• _TO-DO ITEM A_
Starting with the line with "What is the largest slice in the pie chart?" and going on through the end of the listing, swap "pie chart" for "circle graph" and write those lines out again with nothing else changed. Omit the pictures.

Secretary Rumsfeld Remarks at the All-Volunteer Force Conference

Rumsfeld:  Just here the other day and Dr. Martin Anderson so many folks who have been involved in this process from the beginning and through today.  Congressman Shock it’s always good to see you.  Glad you’re here.

 

     I thought what I’d do is talk for a few minutes and then respond to some questions.  I guess Rudy de Leon and John White were here.  Are they still here?  No huh?

 

     My interest as David said goes back an awful long time, I went to a conference in Chicago at the University of Chicago on the All-Volunteer Army a hundred -- no in (Laughter.) it was in the mid sixties as I recall and my friend Milton Freeman was there and he was such an enthusiastic for the All-Volunteer Force that it was contagious and I think everyone that was there, is anyone here there in that meeting?  I guess most of those people are retired or gone.

 

     Q:  (Inaudible.)

 

     Rumsfeld:  Oh sure where is Walter?  Oh my goodness you were indeed there I remember visiting with you afterwards.  In any event everyone sees the issue and I came back and introduced legislation into Congress as a young Congressman and then I went and testified before the House and Senate Armed Services Committee, which was a rather intimidating thing to do for a Junior Congressman to set there with Carl Vinson and Eddy Abear and Richard Russell and various people and explain to them why the system that they had really wasn’t quite the right system and walk through all the difficulties with it.  Well we did that and then as of course as a young cabinet officer with the encouragement of (Inaudible.) President Nixon grabbed issue and persuaded Congress to approve the All-Volunteer Service.

 

     The men and women in uniform today are as I’m sure the people in this room know without question is the finest military in the world and I would say probably the finest military the world has ever seen.  This concept of an All-Volunteer Force has been a booming success, it works.  I suppose the most enjoyable job I have as Secretary of Defense is to be able to go out and meet with U.S. troops, these young men and women all across the globe and look them in the eye and thank them for the fact that they did volunteer, they did step up and say send me.  They made that choice to serve their country, to put their lives at risk, to preserve freedom in this country and that’s a wonderful thing.  It is a great strength for the Armed Services.  We may have the most precise weapons on the face of the earth and we may have the most lethal capabilities and vast resources to call on but clearly the greatest resource we have is the character and the courage and the spirit of the men and women in uniform.

 

     We’re so fortunate that so many are willing to sign up and they have a remarkable sense of mission.  In the last thirty years our All-Volunteer Force has liberated millions of people, they have won the cold-war, they’ve liberated Grenada, they have removed the Taliban from power in Afghanistan, they’ve ousted the forces of Saddam Hussein in Iraq, they are helping along with all elements of national power to put terrorist on the run all across the globe, working with law enforcement officers, intelligence people, the Treasury Department trying to close bank accounts and do all the things that are necessary.  It’s different from fighting Armies, Navies or Air Forces to be sure, and it takes some time to adjust to those different responsibilities and roles but in deed they are doing so.

(Chart understanding listing)
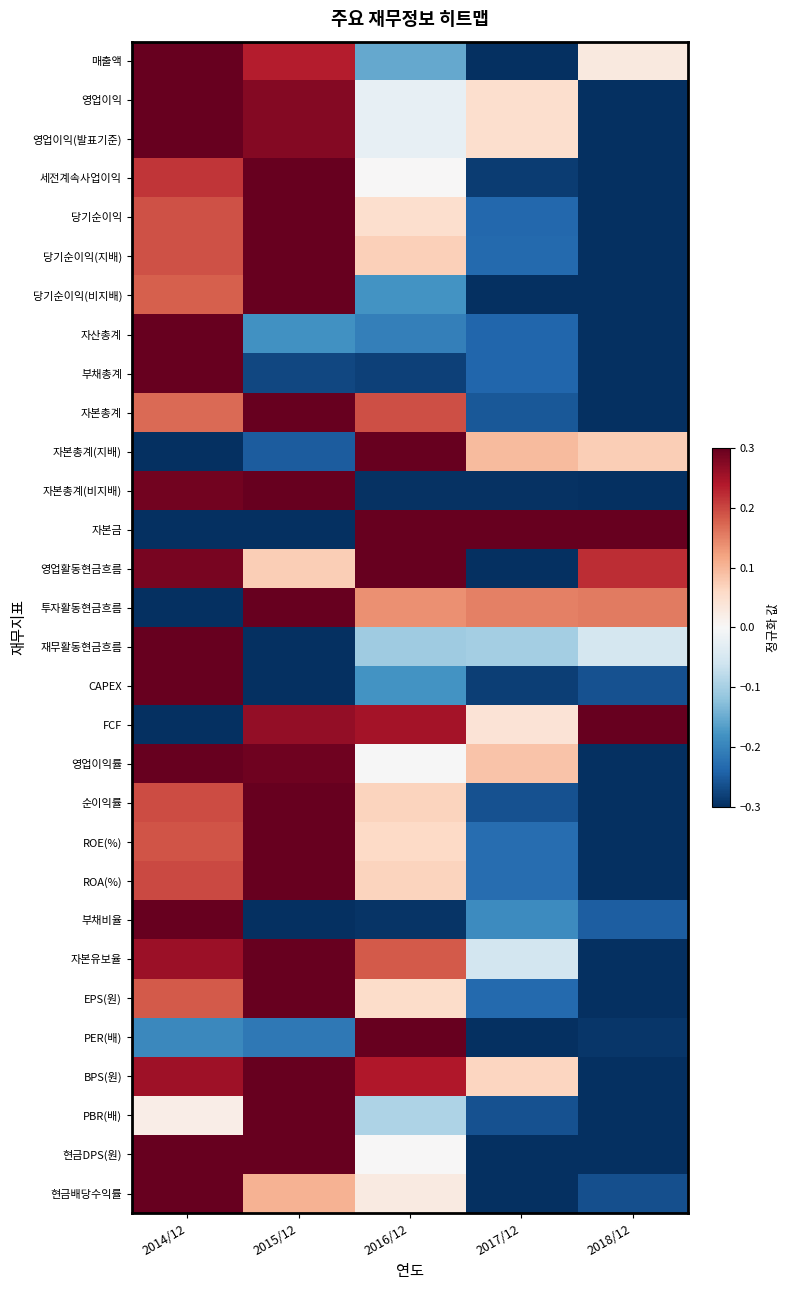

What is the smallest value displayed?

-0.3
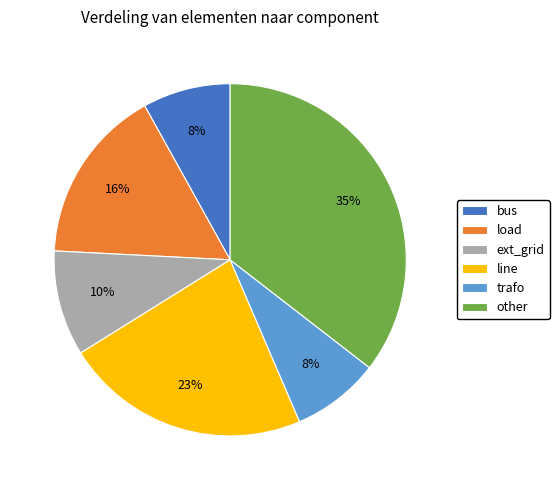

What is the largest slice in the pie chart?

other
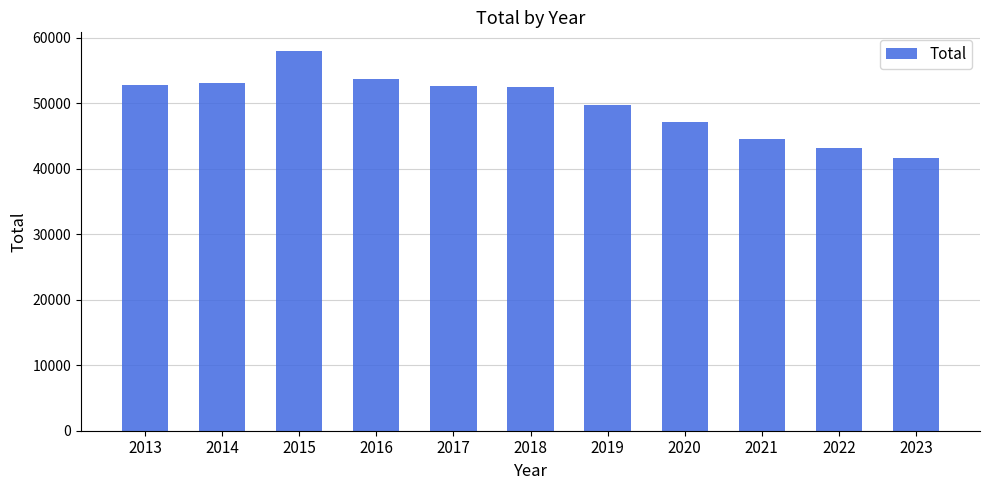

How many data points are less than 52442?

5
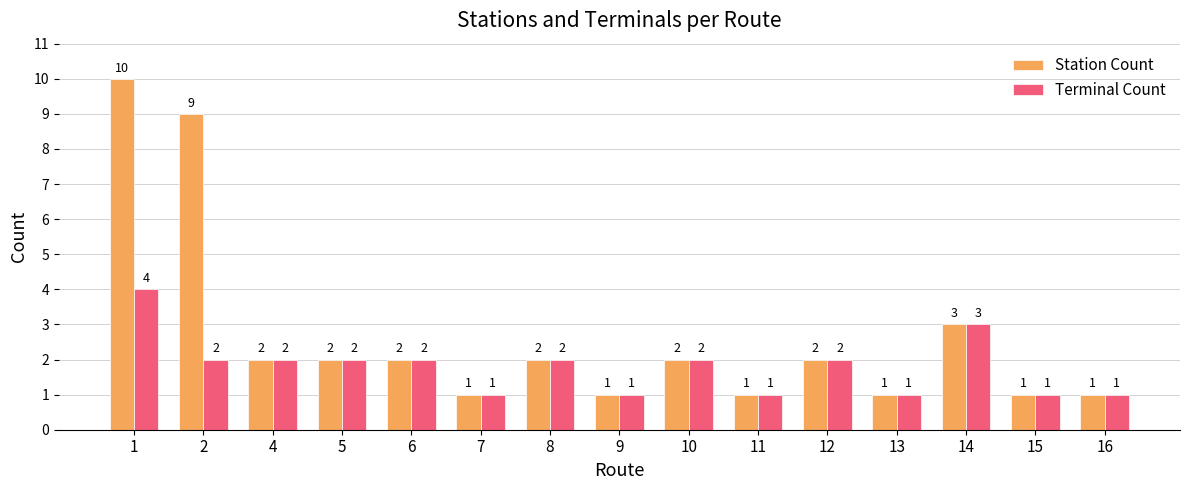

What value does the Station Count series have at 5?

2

• _TO-DO ITEM B_
In the remarks on the All-Volunteer Force, where was the mid-sixties conference on the All-Volunteer Army held?

• _PROBLEM SOLUTION A_
What is the largest slice in the circle graph?

other

How many data points are less than 52442?

5

What value does the Station Count series have at 5?

2

• _PROBLEM SOLUTION B_
At the University of Chicago.